Text
++++++++++

Why Offer Aluminum Molds for Production
While not often mentioned as a mold material, using aluminum for molds allows moldmakers to offer customers reduced costs and leadtimes.
Aluminum molds have always been considered "soft" tooling, and discussion of using them for high volume production has been considered taboo. That mindset has stifled the ability of molders - and their customers - to take advantage of the many benefits of aluminum to provide quick turnaround times, faster cycles, lower costs and in many cases, higher quality for their injection molded plastic products.
In late 1991, IBM (International Business Machines) formally announced that they had completed a five-year study of using aluminum molds for high volume production. This study demonstrated that - compared to identically designed-and-built tool steel molds - aluminum molds cost 50 percent less, were delivered in half the amount of time and produced higher quality products during cycle times that were reduced by 25 to 40 percent. This data was compiled for a number of molds and various product designs, using a variety of plastic molding compounds - some with glass loadings as high as 40 percent.

++++++++++

Data supplied
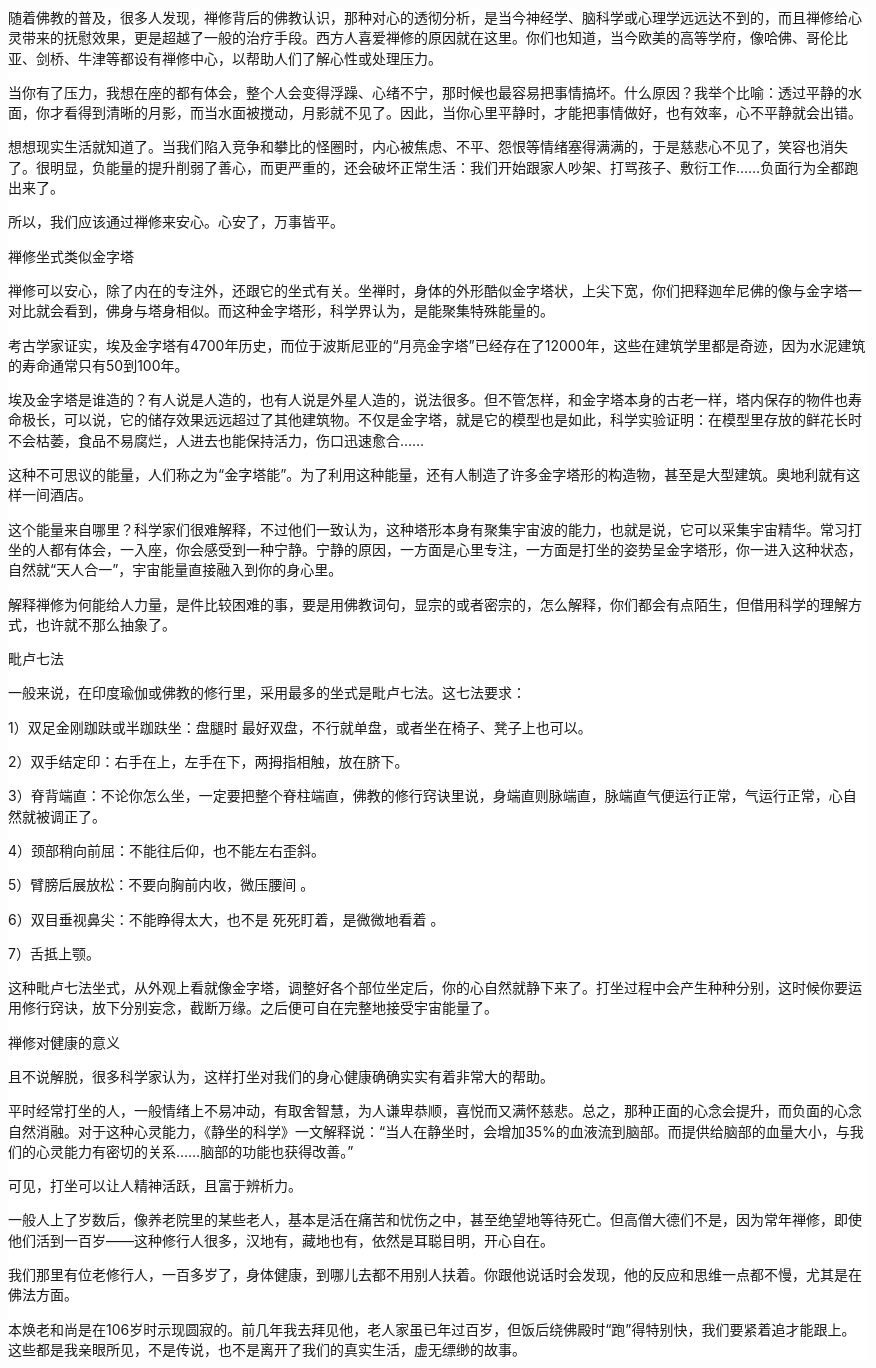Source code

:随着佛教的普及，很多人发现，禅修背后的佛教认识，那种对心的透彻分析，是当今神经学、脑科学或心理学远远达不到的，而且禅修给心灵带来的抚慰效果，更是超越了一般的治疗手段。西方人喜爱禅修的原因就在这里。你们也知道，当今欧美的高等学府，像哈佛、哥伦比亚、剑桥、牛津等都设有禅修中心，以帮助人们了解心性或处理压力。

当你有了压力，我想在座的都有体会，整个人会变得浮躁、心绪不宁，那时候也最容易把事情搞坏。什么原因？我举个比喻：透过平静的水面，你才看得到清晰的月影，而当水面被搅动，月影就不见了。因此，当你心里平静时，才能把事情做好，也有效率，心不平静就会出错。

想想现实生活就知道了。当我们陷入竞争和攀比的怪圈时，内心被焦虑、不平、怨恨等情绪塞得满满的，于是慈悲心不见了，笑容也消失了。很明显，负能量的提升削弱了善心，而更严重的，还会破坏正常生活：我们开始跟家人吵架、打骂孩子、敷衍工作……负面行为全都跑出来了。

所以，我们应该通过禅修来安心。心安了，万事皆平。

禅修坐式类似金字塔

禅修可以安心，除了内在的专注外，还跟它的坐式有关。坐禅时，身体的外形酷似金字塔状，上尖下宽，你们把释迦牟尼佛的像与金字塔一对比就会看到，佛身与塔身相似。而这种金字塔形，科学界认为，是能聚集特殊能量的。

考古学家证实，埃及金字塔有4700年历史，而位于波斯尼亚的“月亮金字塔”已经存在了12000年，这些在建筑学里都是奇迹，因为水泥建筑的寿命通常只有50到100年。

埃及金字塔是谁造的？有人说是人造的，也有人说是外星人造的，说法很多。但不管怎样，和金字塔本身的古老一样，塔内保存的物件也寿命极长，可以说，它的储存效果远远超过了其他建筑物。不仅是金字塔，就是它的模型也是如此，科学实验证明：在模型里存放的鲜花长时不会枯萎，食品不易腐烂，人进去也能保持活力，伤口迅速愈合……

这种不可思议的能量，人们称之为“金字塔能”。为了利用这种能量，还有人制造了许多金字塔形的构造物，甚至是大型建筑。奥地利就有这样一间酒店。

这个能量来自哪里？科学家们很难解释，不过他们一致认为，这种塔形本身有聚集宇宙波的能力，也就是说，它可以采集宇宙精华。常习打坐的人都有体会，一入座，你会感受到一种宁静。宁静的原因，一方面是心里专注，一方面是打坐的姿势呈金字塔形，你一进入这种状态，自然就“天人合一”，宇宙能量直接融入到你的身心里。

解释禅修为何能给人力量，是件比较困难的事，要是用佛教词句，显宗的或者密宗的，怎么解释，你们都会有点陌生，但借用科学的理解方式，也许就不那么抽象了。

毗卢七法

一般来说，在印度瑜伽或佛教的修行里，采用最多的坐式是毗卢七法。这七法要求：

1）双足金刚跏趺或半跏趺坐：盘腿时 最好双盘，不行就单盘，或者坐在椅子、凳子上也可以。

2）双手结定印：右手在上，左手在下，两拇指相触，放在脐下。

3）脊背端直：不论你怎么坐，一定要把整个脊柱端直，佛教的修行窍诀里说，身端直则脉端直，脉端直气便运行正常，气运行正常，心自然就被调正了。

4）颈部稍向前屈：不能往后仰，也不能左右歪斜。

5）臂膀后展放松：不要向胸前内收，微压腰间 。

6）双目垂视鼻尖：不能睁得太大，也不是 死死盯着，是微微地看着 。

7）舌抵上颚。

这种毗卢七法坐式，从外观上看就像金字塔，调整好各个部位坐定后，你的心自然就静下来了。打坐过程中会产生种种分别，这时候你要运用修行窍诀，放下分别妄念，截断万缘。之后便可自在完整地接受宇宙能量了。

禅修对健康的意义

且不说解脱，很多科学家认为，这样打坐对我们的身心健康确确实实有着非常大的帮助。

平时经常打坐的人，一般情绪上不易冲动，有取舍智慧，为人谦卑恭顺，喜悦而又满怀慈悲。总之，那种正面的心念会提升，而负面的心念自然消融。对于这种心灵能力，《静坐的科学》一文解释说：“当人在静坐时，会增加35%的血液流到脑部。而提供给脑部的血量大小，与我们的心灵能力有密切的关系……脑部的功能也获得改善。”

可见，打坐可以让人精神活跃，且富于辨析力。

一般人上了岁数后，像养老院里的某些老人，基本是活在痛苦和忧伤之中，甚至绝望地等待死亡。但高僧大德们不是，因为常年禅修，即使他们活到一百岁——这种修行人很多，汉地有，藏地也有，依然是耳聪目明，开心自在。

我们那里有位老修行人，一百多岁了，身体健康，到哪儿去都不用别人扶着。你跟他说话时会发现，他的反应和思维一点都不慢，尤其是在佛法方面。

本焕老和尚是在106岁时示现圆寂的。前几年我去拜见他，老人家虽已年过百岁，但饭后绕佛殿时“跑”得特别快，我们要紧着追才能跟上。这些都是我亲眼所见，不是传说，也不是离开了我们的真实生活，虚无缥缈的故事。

++++++++++

Work to complete
1 > From the article on aluminum molds, copy word for word the stretch from "In late 1991, IBM" through "as 40 percent.".
2 > Summarize the article on aluminum molds in two sentences.
3 > According to the article on aluminum molds, by how much did the IBM study find cycle times were reduced?

Solutions to the tasks
1 >
In late 1991, IBM (International Business Machines) formally announced that they had completed a five-year study of using aluminum molds for high volume production. This study demonstrated that - compared to identically designed-and-built tool steel molds - aluminum molds cost 50 percent less, were delivered in half the amount of time and produced higher quality products during cycle times that were reduced by 25 to 40 percent. This data was compiled for a number of molds and various product designs, using a variety of plastic molding compounds - some with glass loadings as high as 40 percent.

2 > Aluminum molds have long been seen as "soft" tooling unsuited to high volume production, a view that has kept molders and their customers from faster turnaround, quicker cycles, lower costs and often higher quality. A five-year IBM study announced in late 1991 found that aluminum molds cost 50 percent less than identical tool steel molds, were delivered in half the time, and produced higher quality products with cycle times 25 to 40 percent shorter.

3 > By 25 to 40 percent.